Cet aménagement sera organisé en collaboration avec sa hiérarchie de façon à être compatible avec les impératifs de service et pourra concerner notamment une plus grande flexibilité sur les horaires d’entrée/sortie de l’entreprise, sur la durée de la pause déjeuner, etc.
Le salarié(e) concerné(e) devra faire sa demande par écrit à sa hiérarchie. Il ou elle recevra une réponse formelle après entretien précisant les horaires applicables dans le mois suivant sa demande.
Sauf accord formel de prolongation, il est expressément convenu que cet aménagement temporaire des horaires collectifs cessera dans les deux mois suivant la date anniversaire des trois ans de l’enfant.

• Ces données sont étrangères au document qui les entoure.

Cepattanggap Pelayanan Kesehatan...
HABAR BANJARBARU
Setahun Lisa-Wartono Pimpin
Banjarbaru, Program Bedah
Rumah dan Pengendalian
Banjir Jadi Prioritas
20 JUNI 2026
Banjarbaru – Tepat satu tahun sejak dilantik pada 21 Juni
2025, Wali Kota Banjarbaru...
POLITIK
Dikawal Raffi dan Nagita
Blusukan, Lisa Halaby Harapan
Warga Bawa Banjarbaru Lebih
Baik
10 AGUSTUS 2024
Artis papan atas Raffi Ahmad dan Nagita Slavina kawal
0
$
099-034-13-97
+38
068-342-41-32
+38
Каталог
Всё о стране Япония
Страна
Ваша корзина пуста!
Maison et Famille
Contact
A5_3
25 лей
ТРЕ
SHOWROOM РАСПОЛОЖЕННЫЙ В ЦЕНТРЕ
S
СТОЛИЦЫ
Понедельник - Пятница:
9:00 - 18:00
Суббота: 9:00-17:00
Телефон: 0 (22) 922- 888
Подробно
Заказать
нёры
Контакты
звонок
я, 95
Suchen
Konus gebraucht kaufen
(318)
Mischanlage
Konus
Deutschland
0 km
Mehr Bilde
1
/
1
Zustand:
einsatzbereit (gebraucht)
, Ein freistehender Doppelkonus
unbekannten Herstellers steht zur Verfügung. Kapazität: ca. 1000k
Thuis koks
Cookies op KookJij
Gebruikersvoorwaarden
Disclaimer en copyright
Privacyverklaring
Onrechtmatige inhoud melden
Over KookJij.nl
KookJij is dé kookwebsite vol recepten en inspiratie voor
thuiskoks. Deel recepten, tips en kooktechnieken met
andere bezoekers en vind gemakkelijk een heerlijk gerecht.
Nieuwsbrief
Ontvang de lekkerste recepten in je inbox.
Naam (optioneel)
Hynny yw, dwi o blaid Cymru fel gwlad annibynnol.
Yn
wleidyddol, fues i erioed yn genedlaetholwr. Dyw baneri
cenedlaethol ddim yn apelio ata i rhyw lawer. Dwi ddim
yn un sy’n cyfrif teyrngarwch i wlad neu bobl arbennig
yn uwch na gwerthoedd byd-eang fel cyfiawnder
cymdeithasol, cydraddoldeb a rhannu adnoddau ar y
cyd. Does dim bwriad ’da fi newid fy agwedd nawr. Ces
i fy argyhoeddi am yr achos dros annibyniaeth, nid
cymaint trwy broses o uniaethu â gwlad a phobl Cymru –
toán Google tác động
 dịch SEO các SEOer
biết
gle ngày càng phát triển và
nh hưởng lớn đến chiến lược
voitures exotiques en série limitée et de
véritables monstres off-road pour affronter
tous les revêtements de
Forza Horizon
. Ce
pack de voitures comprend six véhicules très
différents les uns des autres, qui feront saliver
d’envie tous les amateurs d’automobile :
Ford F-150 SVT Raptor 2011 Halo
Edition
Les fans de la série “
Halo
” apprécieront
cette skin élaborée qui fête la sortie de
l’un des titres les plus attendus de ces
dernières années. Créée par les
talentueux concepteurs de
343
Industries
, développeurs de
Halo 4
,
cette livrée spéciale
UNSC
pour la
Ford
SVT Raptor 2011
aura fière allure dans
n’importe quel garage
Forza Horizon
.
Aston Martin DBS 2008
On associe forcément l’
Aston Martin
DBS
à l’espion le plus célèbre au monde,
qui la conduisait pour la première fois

Afin de contribuer à harmoniser les temps de vie privée et professionnelle, la Direction s’engage à mettre en place des horaires aménagés à l’occasion de la rentrée scolaire.
A ce titre, les salarié(e)s auront le droit de décaler leur prise de poste de façon à accompagner leurs enfants le jour de la rentrée des classes, sous réserve d’en informer son supérieur hiérarchique 15 jours à l’avance. Il est demandé de faire de l’information sur ces dispositions via le CSE des établissements ce que la Direction accepte.

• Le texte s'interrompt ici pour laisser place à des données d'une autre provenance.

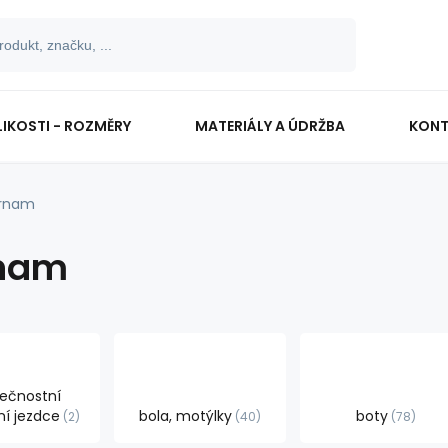
LIKOSTI - ROZMĚRY
MATERIÁLY A ÚDRŽBA
KONT
rnam
nam
ečnostní
í jezdce
bola, motýlky
boty
2
40
78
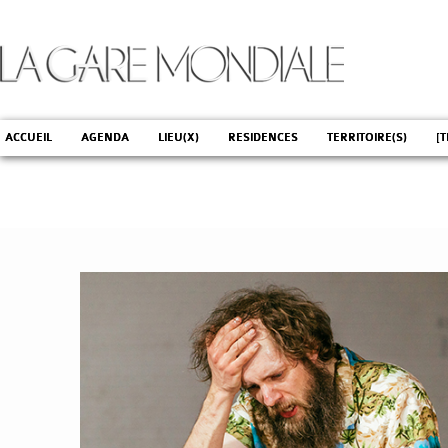
ACCUEIL
AGENDA
LIEU(X)
RESIDENCES
TERRITOIRE(S)
[T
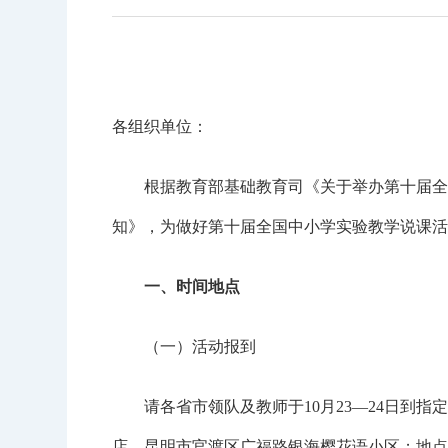
各组织单位：
根据教育部基础教育司《关于举办第十届全国
知》，为做好第十届全国中小学实验教学说课活
一、时间地点
（一）活动报到
请各省市领队及教师于10月23—24日到指定
店，昆明市官渡区广福路银海樱花语小区；地点3：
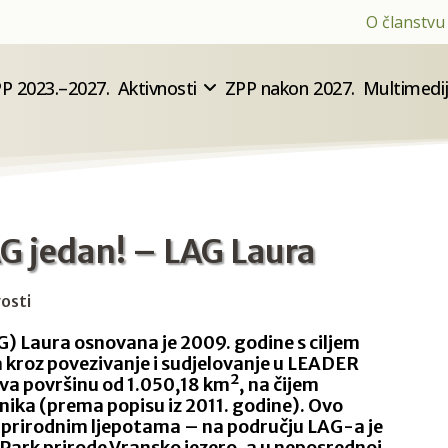
O članstvu
P 2023.–2027.
Aktivnosti
ZPP nakon 2027.
Multimedi
AG jedan! – LAG Laura
osti
G) Laura osnovana je 2009. godine s ciljem
a kroz povezivanje i sudjelovanje u LEADER
a površinu od 1.050,18 km², na čijem
nika (prema popisu iz 2011. godine). Ovo
 prirodnim ljepotama – na području LAG-a je
 Park prirode Vransko jezero, a u neposrednoj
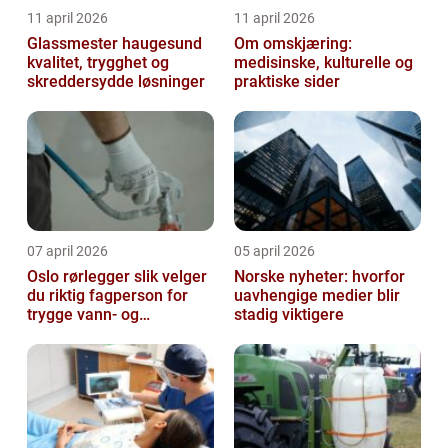
11 april 2026
11 april 2026
Glassmester haugesund
Om omskjæring:
kvalitet, trygghet og
medisinske, kulturelle og
skreddersydde løsninger
praktiske sider
07 april 2026
05 april 2026
Oslo rørlegger slik velger
Norske nyheter: hvorfor
du riktig fagperson for
uavhengige medier blir
trygge vann- og
stadig viktigere
varmeløsninger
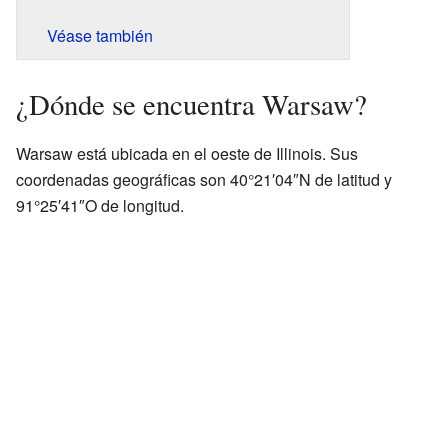
Véase también
¿Dónde se encuentra Warsaw?
Warsaw está ubicada en el oeste de Illinois. Sus
coordenadas geográficas son 40°21′04″N de latitud y
91°25′41″O de longitud.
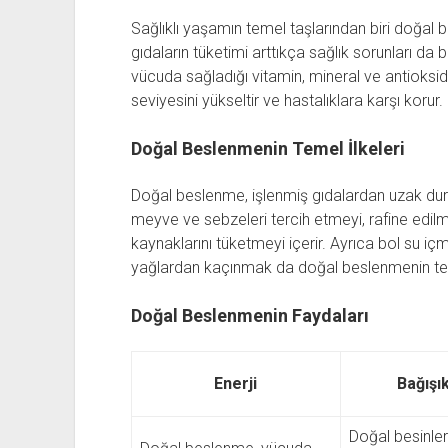
Sağlıklı yaşamın temel taşlarından biri doğal
gıdaların tüketimi arttıkça sağlık sorunları d
vücuda sağladığı vitamin, mineral ve antioksidan
seviyesini yükseltir ve hastalıklara karşı korur.
Doğal Beslenmenin Temel İlkeleri
Doğal beslenme, işlenmiş gıdalardan uzak dur
meyve ve sebzeleri tercih etmeyi, rafine edilm
kaynaklarını tüketmeyi içerir. Ayrıca bol su iç
yağlardan kaçınmak da doğal beslenmenin teme
Doğal Beslenmenin Faydaları
Enerji
Bağışı
Doğal besinle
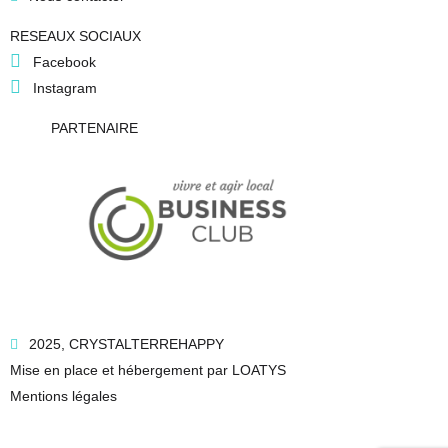
RESEAUX SOCIAUX
Facebook
Instagram
PARTENAIRE
2025, CRYSTALTERREHAPPY
Mise en place et hébergement par LOATYS
Mentions légales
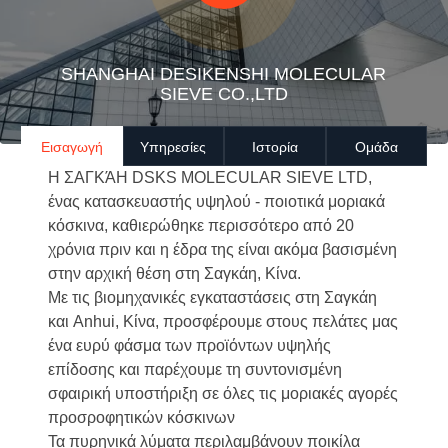
SHANGHAI DESIKENSHI MOLECULAR
SIEVE CO.,LTD
Εισαγωγή
Υπηρεσίες
Ιστορία
Ομάδα
Η ΣΑΓΚΆΗ DSKS MOLECULAR SIEVE LTD,
ένας κατασκευαστής υψηλού - ποιοτικά μοριακά
κόσκινα, καθιερώθηκε περισσότερο από 20
χρόνια πριν και η έδρα της είναι ακόμα βασισμένη
στην αρχική θέση στη Σαγκάη, Κίνα.
Με τις βιομηχανικές εγκαταστάσεις στη Σαγκάη
και Anhui, Κίνα, προσφέρουμε στους πελάτες μας
ένα ευρύ φάσμα των προϊόντων υψηλής
επίδοσης και παρέχουμε τη συντονισμένη
σφαιρική υποστήριξη σε όλες τις μοριακές αγορές
προσροφητικών κόσκινων
Τα πυρηνικά λύματα περιλαμβάνουν ποικίλα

Synthèse des engagements :
Les parties conviennent de retenir les critères suivants pour 2022 (chiffres à comparer sur trois ans 2019/2020/2021) sur la base des mêmes critères :
rémunération effective
la formation
l’articulation entre la vie professionnelle et la vie personnelle
la promotion professionnelle
***
Il est rappelé en séance au sujet de l’exercice d’un mandat représentatif du personnel dans l’entreprise, qu’aucune pression hiérarchique ne serait être exercée auprès du personnel liée à la mission de l’intéressé(e). Il est rappelé l’importance de suivre la gestion des parcours professionnels des représentants du personnel.